I want to start a background process in a Java EE (OC4J 10) environment. It seems wrong to just start a Thread with "new Thread" But I can't find a good way for this.
Using a JMS queue is difficult in my special case, since my parameters for this method call are not serializable.
I also thought about using an onTimeout Timer Method on a session bean but this does not allow me to pass parameters (as far as I know).
Is there any "canon" way to handle such a task, or do I just have to revert to "new Thread" or a java.concurrent.ThreadPool.
Java EE usually attempts to removing threading from the developers concerns. (It's success at this is a completely different topic).
JMS is clearly the preferred approach to handle this.
With most parameters, you have the option of forcing or faking serialization, even if they aren't serializable by default. Depending on the data, consider wrapping it in a serializable object that can reload the data. This will clearly depend on the parameter and application.
JMS is the Java EE way of doing this. You can start your own threads if the container lets you, but that does violate the Java EE spec (you may or may not care about this).
If you don't care about Java EE generic compliance (if you would in fact resort to threads rather than deal with JMS), the Oracle container will for sure have proprietary ways of doing this (such as the OracleAS Job Scheduler).
Don't know OCJ4 in detail but I used the Thread approach and a java.util.Timer approach to perform some task in a Tomcat based application. In Java 5+ there is an option to use one of the Executor services (Sheduled, Priority).
I don't know about the onTimeout but you could pass parameters around in the session itself, the app context or in a static variable (discouraged would some say). But the name tells me it is invoked when the user's session times out and you want to do some cleanup.
Using the JMS is the right way to do it, but it's heavier weight.
The advantage you get is that if you need multiple servers, one server or whatever, once the servers are configured, your "Threading" can now be distributed to multiple machines.
It also means you don't want to send a message for a truly trivial amount of work or with a massive amount of data.
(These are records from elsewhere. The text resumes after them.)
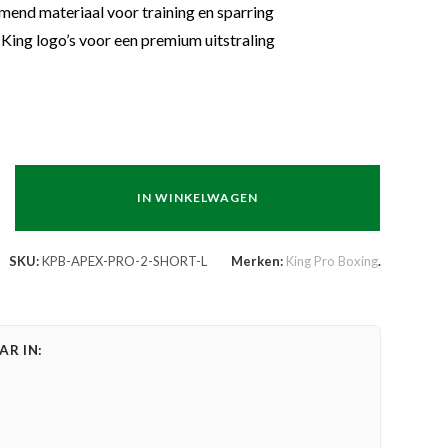
mend materiaal voor training en sparring
ing logo’s voor een premium uitstraling
IN WINKELWAGEN
SKU:
KPB-APEX-PRO-2-SHORT-L
Merken:
King Pro Boxing
.
R IN: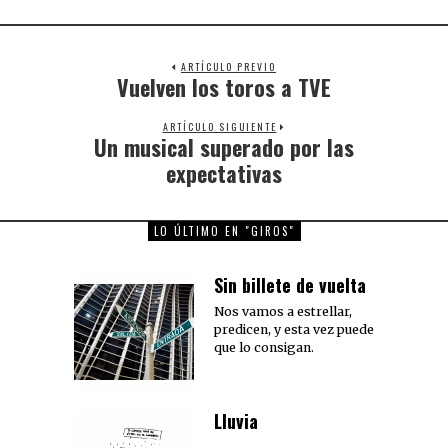
ARTÍCULO PREVIO
Vuelven los toros a TVE
Previous
post:
ARTÍCULO SIGUIENTE
Un musical superado por las
Next
post:
expectativas
LO ÚLTIMO EN "GIROS"
Sin billete de vuelta
Nos vamos a estrellar,
predicen, y esta vez puede
que lo consigan.
Lluvia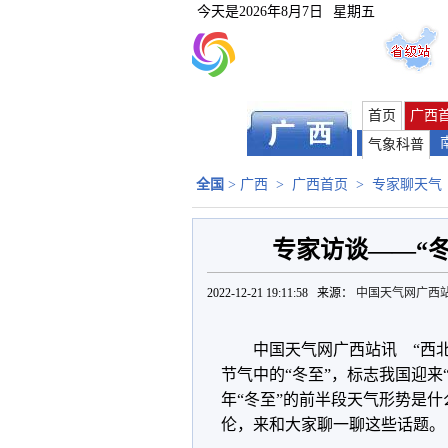
今天是
2026年8月7日
星期五
首页
广西
气象科普
全国
>
广西
>
广西首页
>
专家聊天气
专家访谈——“
2022-12-21 19:11:58 来源：
中国天气网广西
中国天气网广西站讯 “西
节气中的“冬至”，标志我国迎来
年“冬至”的前半段天气形势是
伦，来和大家聊一聊这些话题。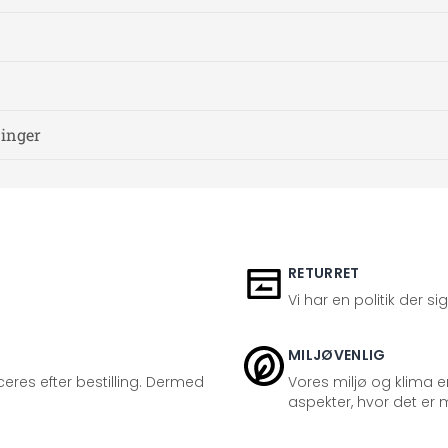
ninger
RETURRET
Vi har en politik der s
MILJØVENLIG
eres efter bestilling. Dermed
Vores miljø og klima er
aspekter, hvor det er m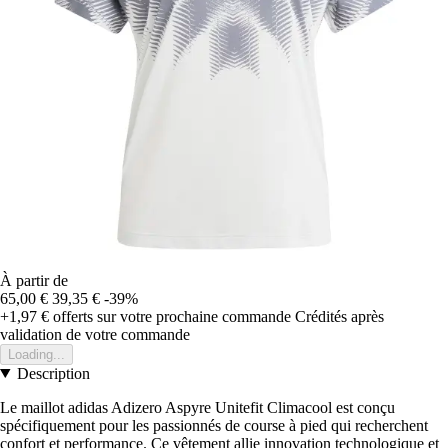
À partir de
65,00 €
39,35 €
-39%
+1,97 €
offerts sur votre prochaine commande
Crédités après
validation de votre commande
Loading...
Description
Le maillot adidas Adizero Aspyre Unitefit Climacool est conçu
spécifiquement pour les passionnés de course à pied qui recherchent
confort et performance. Ce vêtement allie innovation technologique et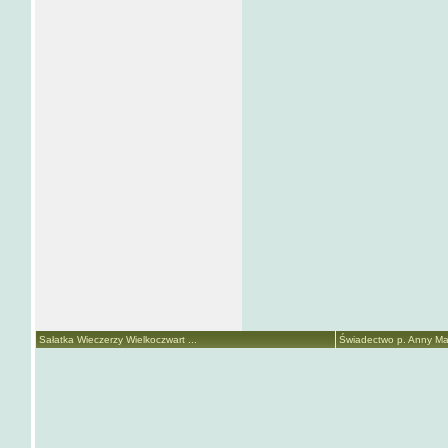
Sałatka Wieczerzy Wielkoczwart ...
Świadectwo p. Anny Mari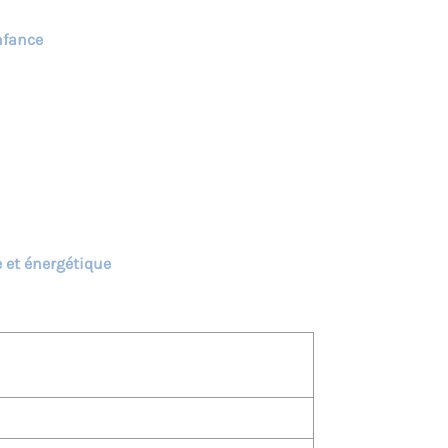
nfance
 et énergétique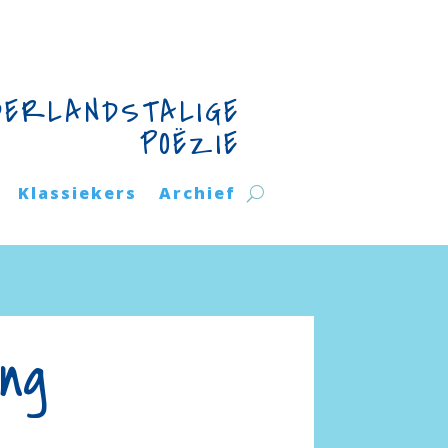
DERLANDSTALIGE
POËZIE
Klassiekers
Archief
ing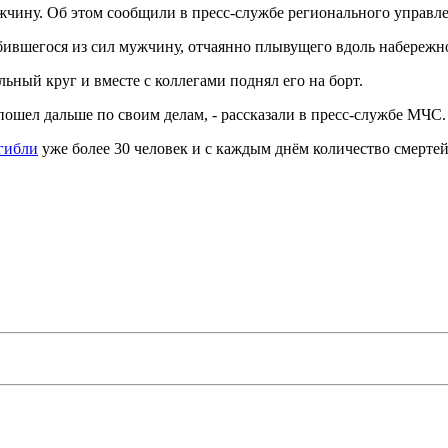
чину. Об этом сообщили в пресс-службе регионального управл
бившегося из сил мужчину, отчаянно плывущего вдоль набережн
ный круг и вместе с коллегами поднял его на борт.
ошел дальше по своим делам, - рассказали в пресс-службе МЧС.
гибли
уже более 30 человек и с каждым днём количество смертей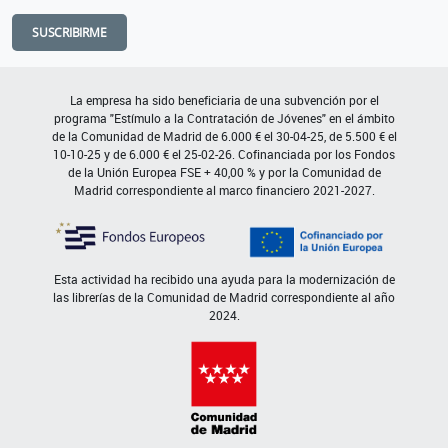
SUSCRIBIRME
La empresa ha sido beneficiaria de una subvención por el
programa "Estímulo a la Contratación de Jóvenes" en el ámbito
de la Comunidad de Madrid de 6.000 € el 30-04-25, de 5.500 € el
10-10-25 y de 6.000 € el 25-02-26. Cofinanciada por los Fondos
de la Unión Europea FSE + 40,00 % y por la Comunidad de
Madrid correspondiente al marco financiero 2021-2027.
Esta actividad ha recibido una ayuda para la modernización de
las librerías de la Comunidad de Madrid correspondiente al año
2024.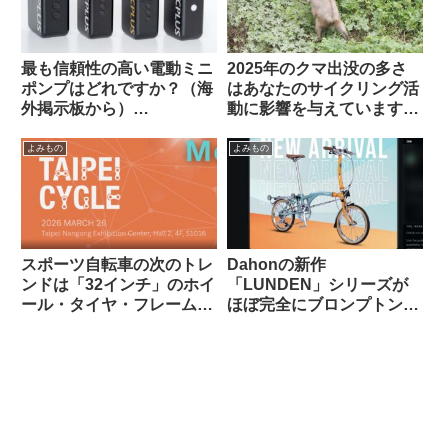
最も信頼性の高い電動ミニ
2025年のクマ出没の多さ
ポンプはどれですか？（海
はあなたのサイクリング活
外掲示板から）
動に影響を与えています
【CYCPLUS / Muc Off /
か？（アンケート結果&プ
Silca / Fanttik / Trek /
チ考察）
よみもの
よみもの
Fumpa Pumpa】
スポーツ自転車の次のトレ
Dahonの新作
ンドは「32インチ」のホイ
「LUNDEN」シリーズが
ール・タイヤ・フレームに
ほぼ完全にブロンプトンな
なる？
見た目で海外で話題に
【Brompton vs.
Brompnot 最終戦争へ】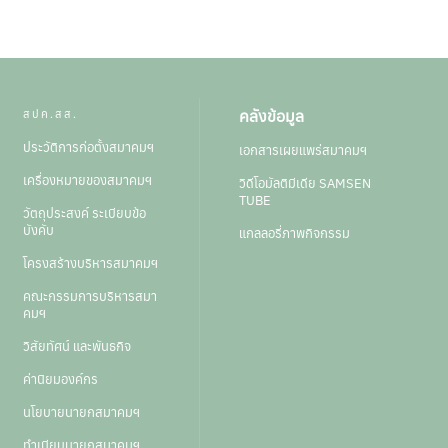
คลังข้อมูล
สปค.สส.
ประวัติการก่อตั้งสมาคมฯ
เอกสารเผยแพร่สมาคมฯ
เครื่องหมายของสมาคมฯ
วิดีโอมัลติมีเดีย SAMSEN
TUBE
วัตถุประสงค์ ระเบียบข้อ
บังคับ
แกลลอรี่ภาพกิจกรรม
โครงสร้างบริหารสมาคมฯ
คณะกรรมการบริหารสมา
คมฯ
วิสัยทัศน์ และพันธกิจ
ค่านิยมองค์กร
นโยบายนายกสมาคมฯ
ทำเนียบนายกสมาคมฯ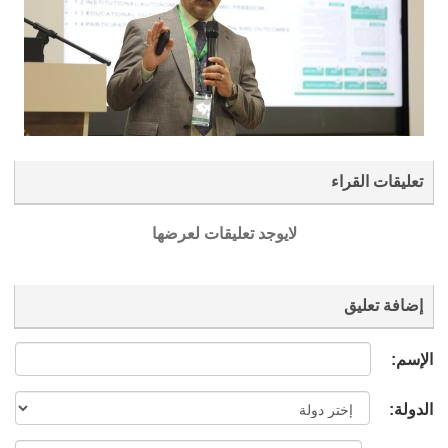
تعليقات القراء
لايوجد تعليقات لعرضها
إضافة تعليق
الإسم:
الدولة: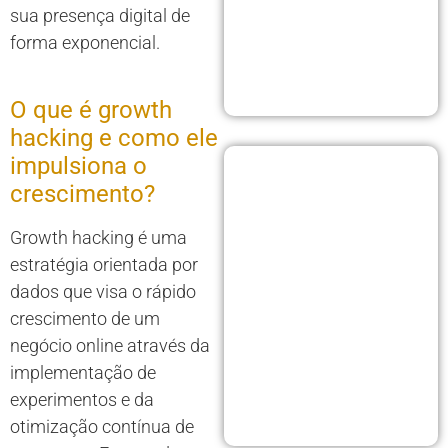
sua presença digital de
forma exponencial.
O que é growth
hacking e como ele
impulsiona o
crescimento?
Growth hacking é uma
estratégia orientada por
dados que visa o rápido
crescimento de um
negócio online através da
implementação de
experimentos e da
otimização contínua de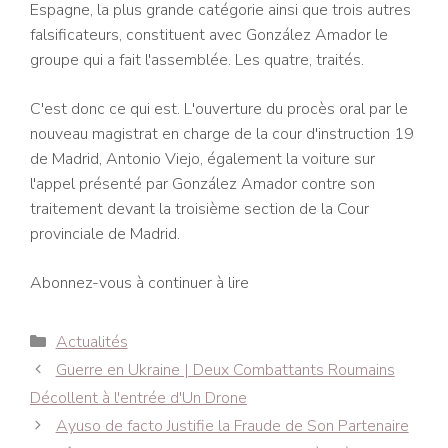
Espagne, la plus grande catégorie ainsi que trois autres
falsificateurs, constituent avec González Amador le
groupe qui a fait l'assemblée. Les quatre, traités.
C'est donc ce qui est. L'ouverture du procès oral par le
nouveau magistrat en charge de la cour d'instruction 19
de Madrid, Antonio Viejo, également la voiture sur
l'appel présenté par González Amador contre son
traitement devant la troisième section de la Cour
provinciale de Madrid.
Abonnez-vous à continuer à lire
Catégories
Actualités
Navigation
Guerre en Ukraine | Deux Combattants Roumains
des
Décollent à l'entrée d'Un Drone
articles
Ayuso de facto Justifie la Fraude de Son Partenaire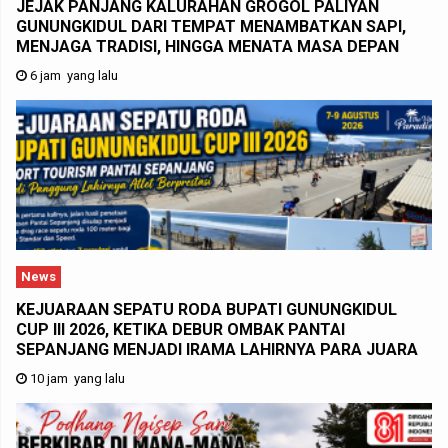
JEJAK PANJANG KALURAHAN GROGOL PALIYAN
GUNUNGKIDUL DARI TEMPAT MENAMBATKAN SAPI,
MENJAGA TRADISI, HINGGA MENATA MASA DEPAN
6 jam yang lalu
News
KEJUARAAN SEPATU RODA BUPATI GUNUNGKIDUL
CUP III 2026, KETIKA DEBUR OMBAK PANTAI
SEPANJANG MENJADI IRAMA LAHIRNYA PARA JUARA
10 jam yang lalu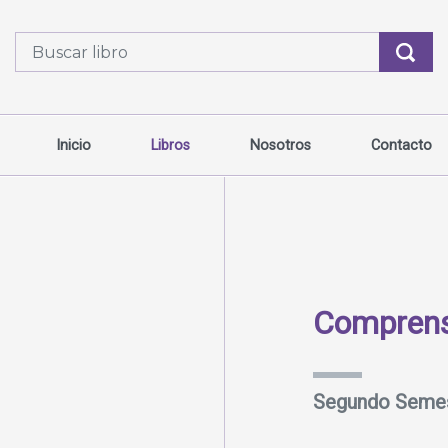
Inicio
Libros
Nosotros
Contacto
Comprens
Segundo Seme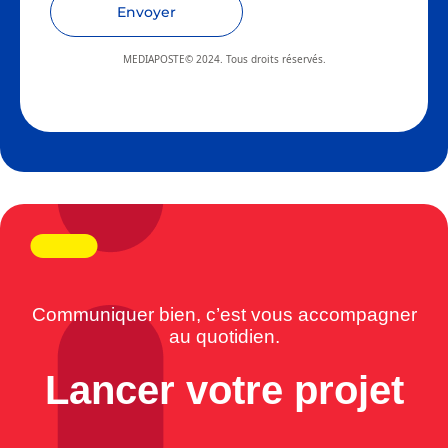
Envoyer
MEDIAPOSTE© 2024. Tous droits réservés.
Communiquer bien, c’est vous accompagner
au quotidien.
Lancer votre projet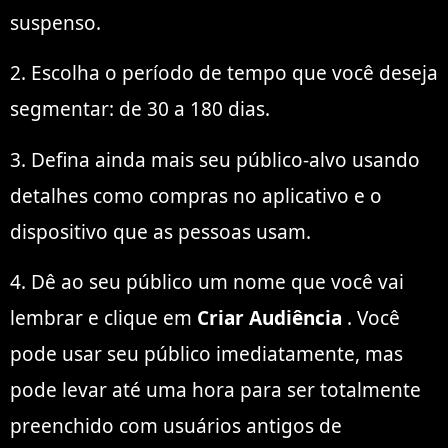
suspenso.
2. Escolha o período de tempo que você deseja
segmentar: de 30 a 180 dias.
3. Defina ainda mais seu público-alvo usando
detalhes como compras no aplicativo e o
dispositivo que as pessoas usam.
4. Dê ao seu público um nome que você vai
lembrar e clique em
Criar Audiência
. Você
pode usar seu público imediatamente, mas
pode levar até uma hora para ser totalmente
preenchido com usuários antigos de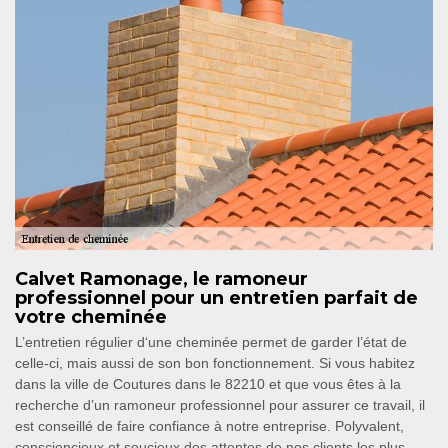
Calvet Ramonage, le ramoneur
professionnel pour un entretien parfait de
votre cheminée
L’entretien régulier d‘une cheminée permet de garder l’état de
celle-ci, mais aussi de son bon fonctionnement. Si vous habitez
dans la ville de Coutures dans le 82210 et que vous êtes à la
recherche d’un ramoneur professionnel pour assurer ce travail, il
est conseillé de faire confiance à notre entreprise. Polyvalent,
consciencieux et soucieux des attentes de nos clients les plus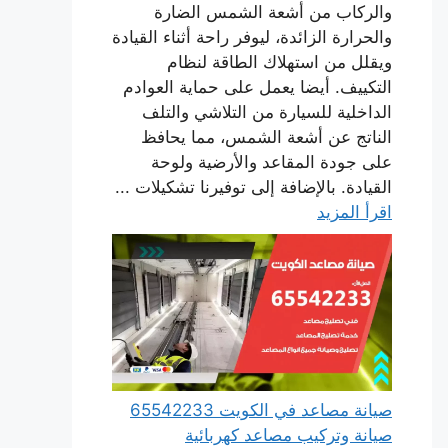
والركاب من أشعة الشمس الضارة
والحرارة الزائدة، ليوفر راحة أثناء القيادة
ويقلل من استهلاك الطاقة لنظام
التكييف. أيضا يعمل على حماية العوادم
الداخلية للسيارة من التلاشي والتلف
الناتج عن أشعة الشمس، مما يحافظ
على جودة المقاعد والأرضية ولوحة
القيادة. بالإضافة إلى توفيرنا تشكيلات ...
اقرأ المزيد
صيانة مصاعد في الكويت 65542233
صيانة وتركيب مصاعد كهربائية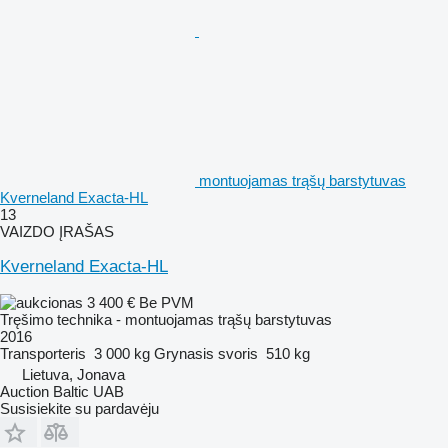
montuojamas trąšų barstytuvas
Kverneland Exacta-HL
13
VAIZDO ĮRAŠAS
Kverneland Exacta-HL
3 400 €
Be PVM
Tręšimo technika - montuojamas trąšų barstytuvas
2016
Transporteris
3 000 kg
Grynasis svoris
510 kg
Lietuva, Jonava
Auction Baltic UAB
Susisiekite su pardavėju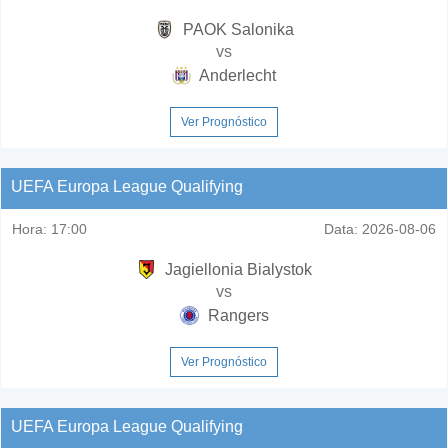
PAOK Salonika
vs
Anderlecht
Ver Prognóstico
UEFA Europa League Qualifying
Hora:
17:00
Data:
2026-08-06
Jagiellonia Bialystok
vs
Rangers
Ver Prognóstico
UEFA Europa League Qualifying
Choose your interface points well.
see here for some more info:
stackoverflow.com/questions/533783/why-spawning-threads-in-j2ee-container-is-discouraged
I've been creating threads in a container (Tomcat, JBoss) with no problem, but they were really simple queues, and I don't rely on clustering.
However, EJB 3.1 will introduce asynchronous invocation that you may find useful:
http://www.theserverside.com/tt/articles/article.tss?track=NL-461&ad=700869&l=EJB3-1Maturity&asrc=EM_NLN_6665442&uid=2882457
Java EE doesn't really forbid you to create your own threads, it's the EJB spec that says "unmanaged threads" arn't allowed. The reason is that these threads are unknown to the application server and therefore the container cannot manage things like security and transactions on these threads.
Nevertheless there are lots of frameworks out there that do create their own threads. For example Quartz, Axis and Spring. Changes are your already using one of these, so it's not that bad to create your own threads as long as you're aware of the consequences. That said I agree with the others that the use of JMS or JCA is preferred over manual thread creation.
By the way, OC4J allows you to create your own threads. However it doesn't allow JNDI lookups from these unmanaged threads. You can disable this restriction by specifying the -userThreads argument.
I come from a .NET background, and JMS seems quite heavy-weight to me. Instead, I recommend Quartz, which is a background-scheduling library for Java and JEE apps. (I used Quartz.NET in my ASP.NET MVC app with much success.)